### TEXT PROVIDED
In May, the Luskys unveiled their new brand: Revel Kitchen. The Revel Kitchen food truck – covered in vibrant shades of pink, orange, yellow and green – hit the streets. A new sign hung over the entrance to the Cherokee Street café, and bold, bright colors adorned everything from the menus to the refrigerated cases holding packaged bibimbap bowls, zucchini pad thai and fresh-squeezed juices. When the second location opens in Brentwood, Missouri, this spring, the clean, modern space will feature similar pops of color.
“Revel is a really cool word because it has two meanings: to celebrate or to really enjoy something, and that’s our end goal: We want people to celebrate because they’ve reached a goal, whether that’s eating healthier, losing weight or getting more fit, but we also want them to enjoy that process,” Lusky says.
On the heels of a major expansion, the Luskys rebranded their business while it was still relatively young. In Kansas City, The American took a similar leap this summer when it decided to redesign its logo and website. The only difference? The American, perched atop Downtown’s Crown Center, has been considered one of the city’s premier fine-dining restaurants since opening in 1974. The iconic establishment called in Biklops, a local branding agency consisting of two-man team Jeffrey Immer and Ian Tirone, to guide it through the rebranding – or, rather, branding.
“There was never a brand to speak of when it came to The American – nothing holding all of the different American touchstones together,” Tirone says. “They had this bold 1950s-style crest in their lobby, but it wasn’t anywhere else. The website was totally unconsidered. It was almost like working with a brand-new restaurant in that they were totally receptive to what we wanted to do.”

### YOUR INSTRUCTIONS
Write a continuation of the restaurant rebranding text, beginning right after its final sentence.

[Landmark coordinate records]
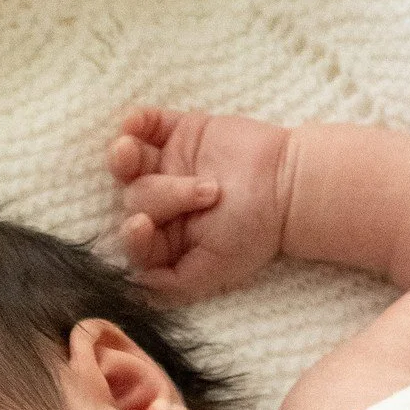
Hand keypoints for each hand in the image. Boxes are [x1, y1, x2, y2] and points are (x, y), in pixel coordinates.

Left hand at [107, 106, 291, 302]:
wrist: (288, 183)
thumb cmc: (254, 230)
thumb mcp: (215, 270)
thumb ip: (172, 285)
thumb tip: (134, 287)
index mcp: (167, 239)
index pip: (134, 241)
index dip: (132, 234)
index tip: (141, 225)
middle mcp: (163, 205)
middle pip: (136, 199)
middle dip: (163, 195)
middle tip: (208, 192)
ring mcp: (167, 167)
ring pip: (129, 163)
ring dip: (122, 157)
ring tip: (129, 151)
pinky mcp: (178, 134)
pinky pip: (147, 125)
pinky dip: (136, 121)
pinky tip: (134, 124)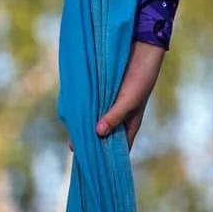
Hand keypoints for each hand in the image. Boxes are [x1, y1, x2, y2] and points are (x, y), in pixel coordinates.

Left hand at [66, 40, 165, 154]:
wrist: (142, 46)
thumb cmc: (142, 76)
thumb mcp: (130, 99)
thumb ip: (115, 115)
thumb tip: (98, 133)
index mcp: (129, 123)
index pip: (117, 147)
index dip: (106, 155)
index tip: (91, 165)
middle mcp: (119, 114)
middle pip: (103, 133)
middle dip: (91, 139)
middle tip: (73, 147)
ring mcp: (110, 101)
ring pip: (96, 117)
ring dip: (86, 122)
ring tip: (70, 131)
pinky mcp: (103, 89)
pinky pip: (92, 101)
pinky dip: (85, 106)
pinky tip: (73, 110)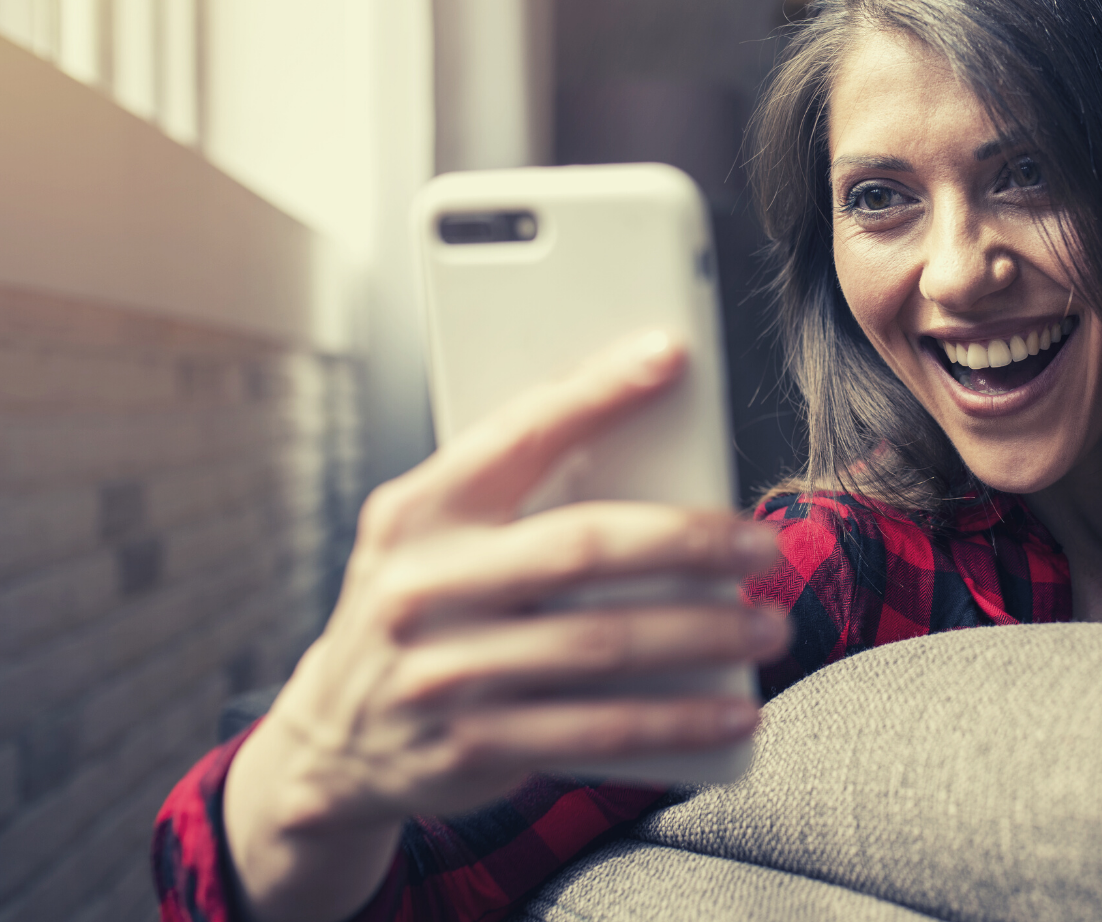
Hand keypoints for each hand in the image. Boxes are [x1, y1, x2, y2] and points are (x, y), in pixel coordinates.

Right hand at [223, 331, 790, 921]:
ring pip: (602, 644)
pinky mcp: (469, 746)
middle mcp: (422, 586)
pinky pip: (597, 730)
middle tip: (762, 542)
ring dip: (704, 633)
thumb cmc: (424, 610)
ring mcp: (442, 672)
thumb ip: (522, 500)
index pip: (518, 434)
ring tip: (769, 624)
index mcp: (418, 511)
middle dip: (690, 541)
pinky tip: (734, 708)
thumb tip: (660, 460)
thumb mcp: (439, 540)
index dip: (596, 391)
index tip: (670, 355)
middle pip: (582, 547)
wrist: (332, 742)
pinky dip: (678, 719)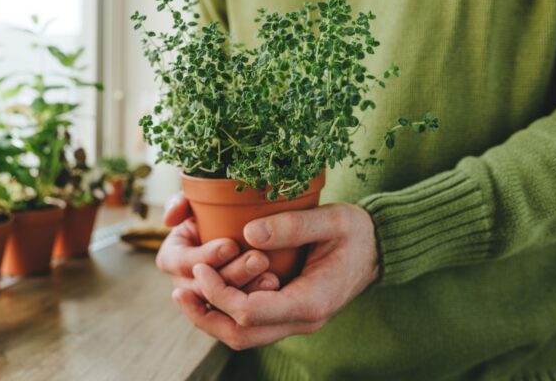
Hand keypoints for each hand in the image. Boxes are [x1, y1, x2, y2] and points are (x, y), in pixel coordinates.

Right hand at [156, 194, 280, 297]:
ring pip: (222, 307)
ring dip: (247, 292)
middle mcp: (186, 281)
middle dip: (231, 276)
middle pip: (202, 290)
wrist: (256, 225)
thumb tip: (169, 219)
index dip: (203, 257)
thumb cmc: (222, 209)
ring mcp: (209, 298)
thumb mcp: (199, 200)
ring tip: (272, 277)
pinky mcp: (231, 308)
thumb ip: (182, 202)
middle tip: (259, 259)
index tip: (231, 245)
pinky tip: (276, 287)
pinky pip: (240, 314)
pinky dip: (257, 303)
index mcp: (173, 256)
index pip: (178, 263)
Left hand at [172, 203, 378, 349]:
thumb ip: (293, 226)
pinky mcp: (287, 313)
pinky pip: (250, 325)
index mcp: (311, 301)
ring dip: (210, 319)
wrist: (377, 249)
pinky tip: (207, 291)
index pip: (251, 313)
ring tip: (184, 293)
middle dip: (205, 317)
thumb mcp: (332, 219)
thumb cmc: (356, 232)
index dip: (219, 293)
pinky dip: (224, 313)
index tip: (200, 266)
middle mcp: (301, 320)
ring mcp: (294, 320)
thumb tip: (248, 234)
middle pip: (241, 336)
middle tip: (178, 292)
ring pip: (243, 337)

### TASK RESULT
What Biklops wanted was to use subtle design tweaks to unify The American as a brand. The food hasn’t changed, of course, but the diner’s experience – even before setting foot inside the restaurant – has. The website is easy to navigate with a fresh, modern look, featuring clean fonts and striking food photography. The American’s bold new logo plays off 1970s-style typography, nodding to its roots.
“We lucked out because they were very willing to do something new,” Immer says. “The only rule we have is the client should want to try something new. We only run into problems when restaurants feel like they already have an established look and established feel. If your current look is working, you wouldn’t have called us.”
By making the online experience a reflection of the restaurant itself, agencies such as Biklops give diners an idea of what they can expect when they visit in person. At Katie’s Pizza & Pasta Osteria in Rock Hill, Missouri, co-owner Katie Collier is also connecting with diners before they walk in the door. The restaurant has used social media since opening in 2013, but in the past year, Collier has honed in on video marketing on Facebook. Her “From Scratch” video series features short how-to tutorials on Italian dishes that diners can order at the restaurant, including ricotta-stuffed fried squash blossoms, butternut squash gnudi and the restaurant’s much-loved black squid-ink spaghetti. The videos didn’t just fill seats – they also helped Collier land a spot on Esquire Network’s Next Great Burger challenge this past summer.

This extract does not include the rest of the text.